(Saved data entries)
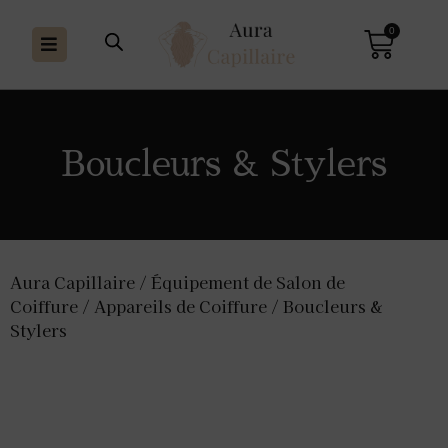
0
Boucleurs & Stylers
Aura Capillaire
/
Équipement de Salon de
Coiffure
/
Appareils de Coiffure
/ Boucleurs &
Stylers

* Brief:
All that is wanted is the line with "Équipement de Salon de" and every later line in the entries, reproduced exactly.

* Written response:
Équipement de Salon de
Coiffure
/
Appareils de Coiffure
/ Boucleurs &
Stylers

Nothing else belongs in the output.